The next step, using leather is at least as old as 5,500 years ago, with this wonderful discovery made within the last decade.

old-shoe-moccasin

A single piece of leather that is stitched at the front and the rear.  This shoe is in amazing condition and it’s easy to see the construction – such a treat, click here for the full story.

I love that each of these examples are clearly recognisable as shoes.  There was no problem identifying their function.  There is an upper section and a sole and we usually think of that as what makes up a shoe, but what about shoes without soles?  Is that an oxymoron? Look at these bare bottom shoes (and click on the images for more information):

bb-crossed-feet bf_oceanus

So – are these shoes? To my mind the ones on the right are jewelry while the ones on the left could possibly be classified as shoes.  But then what about these????

cl-shoes

No.

Emphatically no.

Art – yes, shoes – no.

Maybe the description of shoe needs to embrace the functionality of walking.  These Charles Lamboutin shoes ain’t going no where.  Wear them yourself, sir. (Click on the image for more information.)

Designers of the 20th century

We are of course talking shoes here.  Shoe designers.  It’s really hard to find many shoe designers from the early 20th century, as media grew the influence of designers could reach out far wider than their own physical presence.

We covered designers today in class.  They were all men.  And some very fine designers, but what a shame to miss out on the wonderful Beth Levine – husband Herbert got mentioned, and got the credit for the stocking shoe:

bethlevine_stockingshoe

This is an image from the Sydney Power House museum, click here or on the image to go to their site for more information.
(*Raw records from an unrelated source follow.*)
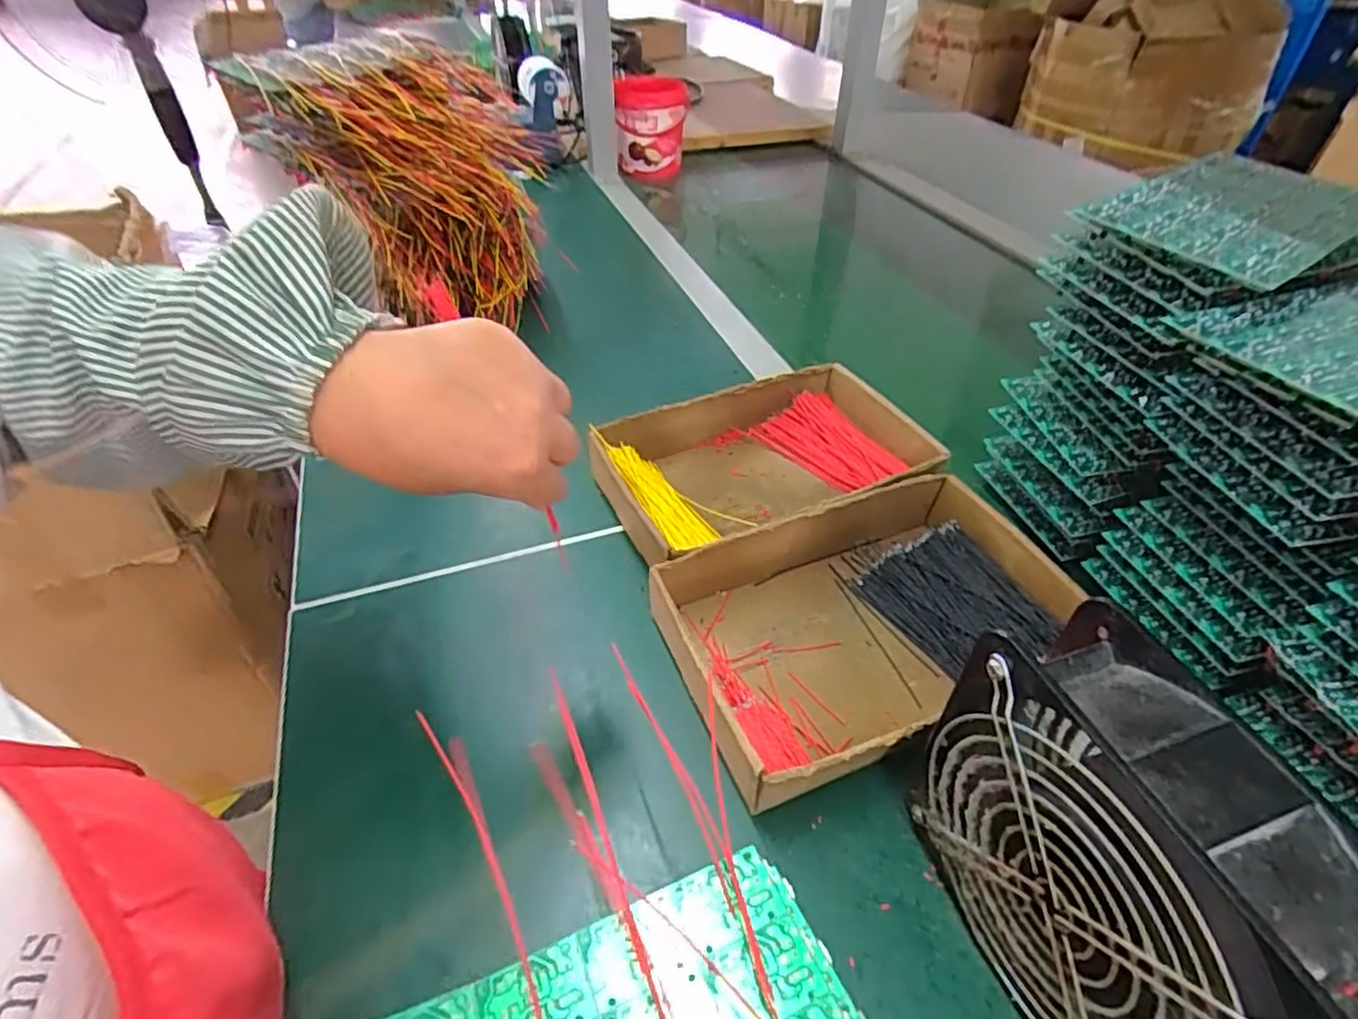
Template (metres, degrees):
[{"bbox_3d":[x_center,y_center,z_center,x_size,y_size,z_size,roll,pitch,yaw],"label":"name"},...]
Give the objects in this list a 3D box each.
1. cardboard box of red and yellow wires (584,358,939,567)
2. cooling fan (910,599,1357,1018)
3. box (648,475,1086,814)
[{"bbox_3d":[0.065,-0.035,0.517,0.232,0.045,0.150,-18,46,-19],"label":"cardboard box of red and yellow wires"},{"bbox_3d":[0.159,0.139,0.258,0.061,0.151,0.151,-12,45,-13],"label":"cooling fan"},{"bbox_3d":[0.111,0.067,0.413,0.241,0.044,0.149,-19,47,-20],"label":"box"}]

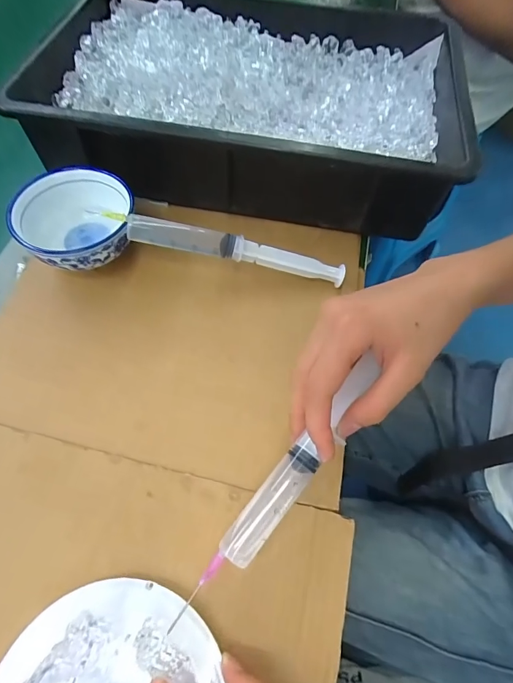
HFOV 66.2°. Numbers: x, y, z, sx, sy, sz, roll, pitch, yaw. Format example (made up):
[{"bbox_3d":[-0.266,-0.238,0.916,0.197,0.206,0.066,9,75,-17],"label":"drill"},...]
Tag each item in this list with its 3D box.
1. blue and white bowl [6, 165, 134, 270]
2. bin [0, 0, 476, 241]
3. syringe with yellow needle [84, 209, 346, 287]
[{"bbox_3d":[-0.157,-0.102,0.349,0.094,0.048,0.101,1,62,-1],"label":"blue and white bowl"},{"bbox_3d":[-0.009,-0.268,0.418,0.394,0.078,0.286,10,62,3],"label":"bin"},{"bbox_3d":[-0.026,-0.080,0.336,0.213,0.018,0.016,11,62,-11],"label":"syringe with yellow needle"}]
Beth Levine worked as Herbert Devine (using her husband’s name) because shoe design was such a male dominated industry it was better to go under a nom de plume, so to speak, I guess that should that be her nom des chaussures.  Some other images of her designs can be seen on Pinterest – click here.

I love her sense of fun.

And Vivienne Westwood, why didn’t she get a mention? click here  Exceptional and audacious.

I’m also going to mention Trippen, because it’s 50% female design.  I love there work and have recently bought a pair of sandals – yay.  Angela Speith and Michael Ohler are doing wonderful things, especially with very thick hides. I love the chunkiness of the seems they create.  And what a great name.  click here

There are so many more.  It’s great to trawl and look, especially when it’s part of your studies and you are meant to, but then I get to that point when it’s all too much.  Like that time in Amsterdam when I was desterately trying to see all the museums and galleries, and found myself racing past a painting muttering to myself, “it’s just another Rembrandt” – Reality Check – time to stop and smell the roses, or sip a cuppa or just breath . . . .

drawn to shoes

So today we are drawing shoes.  We’re doing high heel court shoes.  I think I’ve still got a few of these at home which probably need to be moved on as I simply can’t wear them at all.  (In fact I destinctly remember a lethal pair of fake leopard skin stilettos that almost need a hazchem label.)

First goes are always pretty rough so there’s plenty of room for improvement.

We’re going to be drawing pretty much every type you can imagine so hopefully by the end it will be a cinch.

Urrgghhhhh!

Ergonomics.  Doing computers right.  And with a shonky back like mine I really need to keep on top of all this.  It’s so easy to get absorbed in the thing I’m working on and suddenly I’m slouched and aching and 3 hours has gone by . . . . you know what I mean.

So I’d best be taking that break right now!

…………………………………………………………………………….

I do some of my best thinking when I’m moving around, and while I grabbed a cuppa I started thinking about the stand up desk, and this picture – from the www – shows how desks should work, or how you should work at desks:

standing-desk-measurments

I’ve heard there are adjustable desks so either position is easily available.  Current research reveals strong evidence of the health benefits of these.  I need one. With a nice anti-fatigue mat to stand on.

Day 4

We’re almost at the end of week one.  We haven’t made any shoes yet.  We’ve made a start and we’ve taped a last and made our pattern so hopefully later today we’ll be able to move to the next step.